:: What to produce ::
Tally how many lines in this material contain the word "fakultě", and reply only with the count.

---------- Extracted entries

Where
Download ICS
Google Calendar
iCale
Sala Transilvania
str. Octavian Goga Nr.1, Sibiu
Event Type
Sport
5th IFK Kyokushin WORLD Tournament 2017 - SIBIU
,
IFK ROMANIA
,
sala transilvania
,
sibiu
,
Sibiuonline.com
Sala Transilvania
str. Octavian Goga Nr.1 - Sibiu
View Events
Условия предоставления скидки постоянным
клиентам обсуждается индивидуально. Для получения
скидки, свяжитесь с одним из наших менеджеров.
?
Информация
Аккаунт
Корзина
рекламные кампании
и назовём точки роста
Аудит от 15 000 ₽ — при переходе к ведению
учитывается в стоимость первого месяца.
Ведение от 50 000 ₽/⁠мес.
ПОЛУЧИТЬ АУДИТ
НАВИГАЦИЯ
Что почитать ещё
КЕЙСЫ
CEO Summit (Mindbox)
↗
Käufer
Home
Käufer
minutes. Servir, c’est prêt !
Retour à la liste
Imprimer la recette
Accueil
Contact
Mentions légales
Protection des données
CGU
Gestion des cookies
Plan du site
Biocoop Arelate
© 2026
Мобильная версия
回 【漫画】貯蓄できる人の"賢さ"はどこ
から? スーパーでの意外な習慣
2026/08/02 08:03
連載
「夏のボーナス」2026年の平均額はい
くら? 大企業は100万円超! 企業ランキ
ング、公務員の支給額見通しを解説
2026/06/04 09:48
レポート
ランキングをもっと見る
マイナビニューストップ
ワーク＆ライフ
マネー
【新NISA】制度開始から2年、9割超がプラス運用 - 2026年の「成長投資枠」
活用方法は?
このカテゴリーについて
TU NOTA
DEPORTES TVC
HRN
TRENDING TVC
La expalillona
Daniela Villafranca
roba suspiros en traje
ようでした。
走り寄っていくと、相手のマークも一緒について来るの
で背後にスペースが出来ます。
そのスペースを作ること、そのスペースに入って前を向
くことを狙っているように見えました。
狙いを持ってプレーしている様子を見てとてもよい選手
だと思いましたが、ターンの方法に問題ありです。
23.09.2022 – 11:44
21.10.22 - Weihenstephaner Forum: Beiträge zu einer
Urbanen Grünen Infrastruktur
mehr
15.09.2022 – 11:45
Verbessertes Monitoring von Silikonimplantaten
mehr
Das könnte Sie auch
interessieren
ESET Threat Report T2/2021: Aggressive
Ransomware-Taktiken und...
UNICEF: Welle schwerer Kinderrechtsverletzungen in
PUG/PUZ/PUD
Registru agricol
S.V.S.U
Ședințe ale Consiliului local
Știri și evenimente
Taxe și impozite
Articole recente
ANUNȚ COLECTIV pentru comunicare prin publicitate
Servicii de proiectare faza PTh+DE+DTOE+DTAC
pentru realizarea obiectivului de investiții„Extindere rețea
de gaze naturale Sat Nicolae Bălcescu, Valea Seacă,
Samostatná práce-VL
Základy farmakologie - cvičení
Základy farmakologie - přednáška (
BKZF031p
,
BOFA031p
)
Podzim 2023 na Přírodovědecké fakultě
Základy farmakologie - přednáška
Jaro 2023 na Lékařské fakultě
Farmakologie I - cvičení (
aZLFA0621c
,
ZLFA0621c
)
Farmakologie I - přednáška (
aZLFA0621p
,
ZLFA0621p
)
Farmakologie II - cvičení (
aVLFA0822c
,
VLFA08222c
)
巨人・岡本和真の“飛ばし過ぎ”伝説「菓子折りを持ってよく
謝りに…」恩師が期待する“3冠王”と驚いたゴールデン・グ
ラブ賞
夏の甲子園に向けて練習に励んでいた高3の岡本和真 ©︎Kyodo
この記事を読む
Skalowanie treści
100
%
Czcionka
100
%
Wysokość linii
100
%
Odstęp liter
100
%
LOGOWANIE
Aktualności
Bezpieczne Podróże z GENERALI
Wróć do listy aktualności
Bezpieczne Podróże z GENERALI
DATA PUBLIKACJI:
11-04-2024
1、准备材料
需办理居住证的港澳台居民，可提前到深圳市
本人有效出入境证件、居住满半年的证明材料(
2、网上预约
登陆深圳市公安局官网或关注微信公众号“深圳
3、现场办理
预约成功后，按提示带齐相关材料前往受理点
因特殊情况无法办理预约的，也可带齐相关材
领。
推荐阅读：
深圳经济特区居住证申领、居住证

--------------------

:: Completed exercise ::
2